Laboratory technician

 

Interview 11 May 2014

Interviewer/camera: Andrew Dawson

 

 

Date of birth: 27 December 1938

 

In this interview Janet talks about a wide range of topics from her early childhood, family, schooling, work in film laboratories and move to Selby, Yorkshire. After leaving school, aged fifteen, Janet took a variety of jobs in shops and catering, mostly in central London. Her interest in baking led to a college course.

 

One of Janet’s sisters who worked as a telephonist at Rank Laboratories, Denham, told her about new work opportunities at Rank’s Olympic Laboratory in North Acton. [In 1957 Rank had purchased the lab from Paramount.] Training was offered and no experience was necessary. Janet started work as a pos examiner which involved inspecting the film for scratches, repairing and cleaning before sending the film back out to cinemas.
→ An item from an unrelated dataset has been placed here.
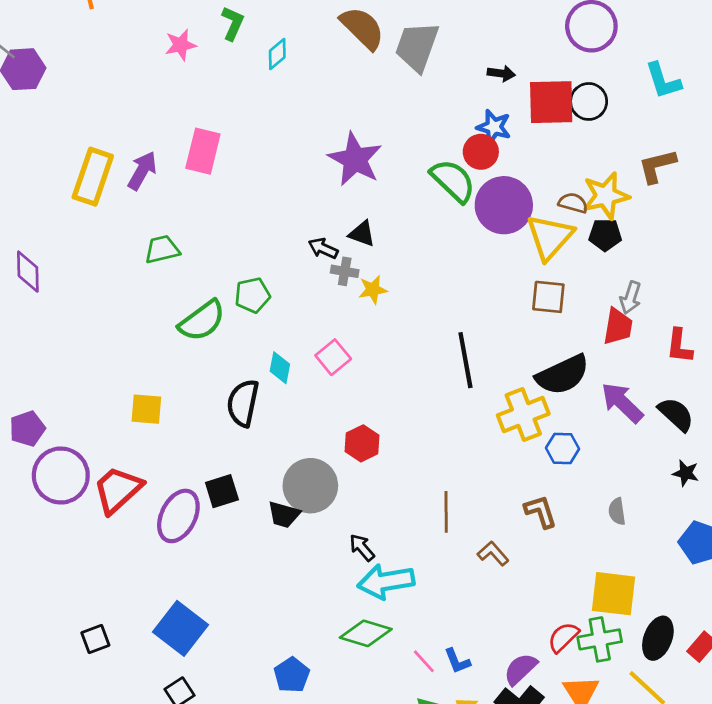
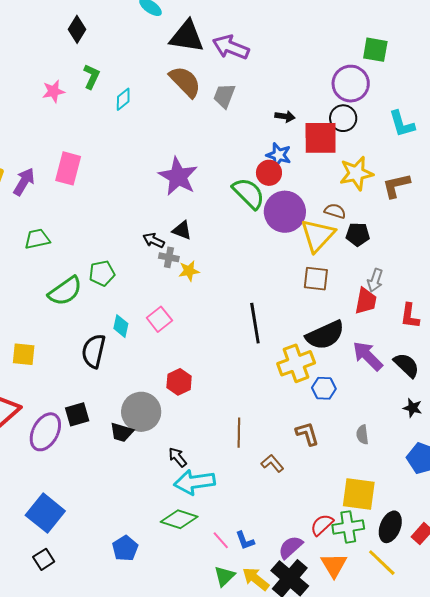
gray trapezoid: (417, 47) -> (224, 96), size x0.7
black circle: (589, 101) -> (343, 118), moved
yellow star: (606, 196) -> (356, 173), moved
The department was small, six people working on turntables in a room smelling of cleaning fluid with no windows. Despite the fact that the place was busy, people still found time to chat to each other and Janet took great pride in working for the Rank Organisation. After a number of years, Janet was invited to work in the neg cutting department. Neg cutting was considered the pinnacle of a woman’s career and Janet never thought to go further. The work of making a cutting copy from the master is described. There was a good deal of pressure to get the work done to a deadline but Janet enjoyed the challenge. Janet did not socialise with her North Acton workmates as she lived in Harrow.

 

Janet, alongside all other production workers joined the union, ACT. She vividly describes large union meetings held at a Hammersmith cinema, in which Monica Toye, a well know left-wing shop steward at Denham, spoke. Janet was shocked to hear Toye being taunted at these largely male gatherings with ‘have you got your red draws on?’

 

In 1971 Janet married but continued to work until she was pregnant. The last project she worked on was transferring The Loneliness of the Long Distance Runner (1962) from 35mm. The laboratory was not a place for married women with young children; most of those working at North Acton were either young without children or much older. With little prospect of buying a house in Harrow, she and her family moved to Selby to start a new life.